KOMİSYON KONUŞMASI

MEHMET RÜŞTÜ TİRYAKİ (Batman) - Teşekkür ediyorum Başkan.

Yani şimdi, Türkiye'deki en büyük sorunlardan bir tanesi, kabul edin veya etmeyin, veri güvenliği. Maalesef kamu kurumlarının verilerine araştırmacıların büyük bir bölümü güvenmiyor. 3 tane veriye bakmak yeterli. Enflasyonla ilgili İstanbul Ticaret Odasının, ENAG'ın verileri ile TÜİK'in verileri arasında neredeyse uçurum var; defalarca söylendi, ben bir kez daha hatırlatayım. Artık şirketler de ENAG'ın verilerini esas alarak sözleşme imzalıyorlar, kimse TÜİK'in verilerini falan esas almıyor. Hükûmet açısından da gerçekçi olmadığını kabul etmek lazım. Bunu niye söylüyoruz? İdare bu bir haftadır özellikle kamu görevlilerinin ücretlerinde iyileştirme yaptığını söylüyor, emeklilerin maaş artışlarını öne sürerek enflasyona ezdirmediğini söylüyor ama bu gerçek değil. Gerçek anlamda, emekçiler, emeğiyle geçinenler, emin olun, ay başını getirmekte güçlük çekiyorlar. İnsanlar sadece şu anda yaşam mücadelesi veriyorlar. Kabul edin veya etmeyin, toplumun büyük bir bölümünün durumu böyle.
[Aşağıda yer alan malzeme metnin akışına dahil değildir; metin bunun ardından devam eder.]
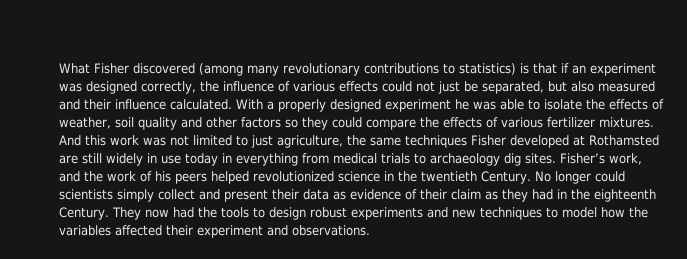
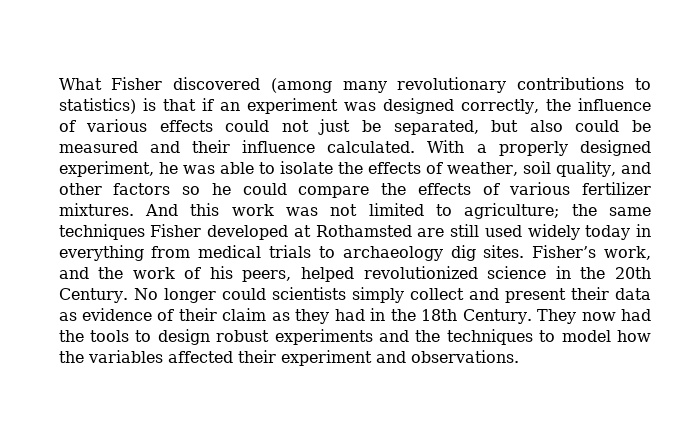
(594, 86) none -> [575,120,651,132] could be
[384,99,451,112] experiment -> [58,161,154,177] experiment,
[137,117,177,130] quality -> [555,161,616,177] quality,
[301,117,328,130] they -> [211,183,231,195] he
[250,135,343,148] just agriculture, -> [464,203,560,219] agriculture;
[105,153,181,166] widely in use -> [484,224,580,240] used widely
[174,173,207,184] peers -> [242,270,292,282] peers,
[420,171,477,182] twentieth -> [615,267,651,279] 20th
[593,189,656,202] eighteenth -> [421,309,458,321] 18th
[451,209,476,218] new -> [415,330,441,342] the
Şimdi, bu ek bütçenin temel nedeninin depremin zararlarını gidermek olduğunu söylüyorsunuz, 100 küsur milyar dolarlık bir zarar ortaya çıktığını söylüyorsunuz. Sanırım bu yıl bu bütçeyle en azından bu 100 milyar dolarlık zararın yaklaşık 20 milyar dolarlık kısmını gidermeyi önümüze koymuş durumdasınız. Umarım gerçekten söylediğiniz gibi olur; 527,3 milyar lirayı gerçekten depremin zararlarını ortadan kaldırmak için kullanırsınız. Fakat 1 trilyon 119 milyar liranın tamamının deprem zararlarını ortadan kaldırmak için kullanılmayacağı çok açık. Devasa rakamlar var, bir tanesi şu: Zorunlu harcamalar için 103 milyar liralık bir kaynak aktarmışsınız. Yani bu zorunlu harcamalar ne, tam olarak biz bilmiyoruz gerçekten ama bu rakamlar çok büyük rakamlar. Bakın, her bir kalem için "1 milyar, 4 milyar, 7 milyar, 8 milyar, 8,4 milyar, 26 milyar" diye ayrıntılı açıklama yapmışsınız doğrudan nereye harcayacağınızı belirtirken ama "103,4 milyar lirasını diğer zorunlu harcamalar için ayırıyoruz." diyorsunuz, keşke bunu ayrıntılandırabilseniz.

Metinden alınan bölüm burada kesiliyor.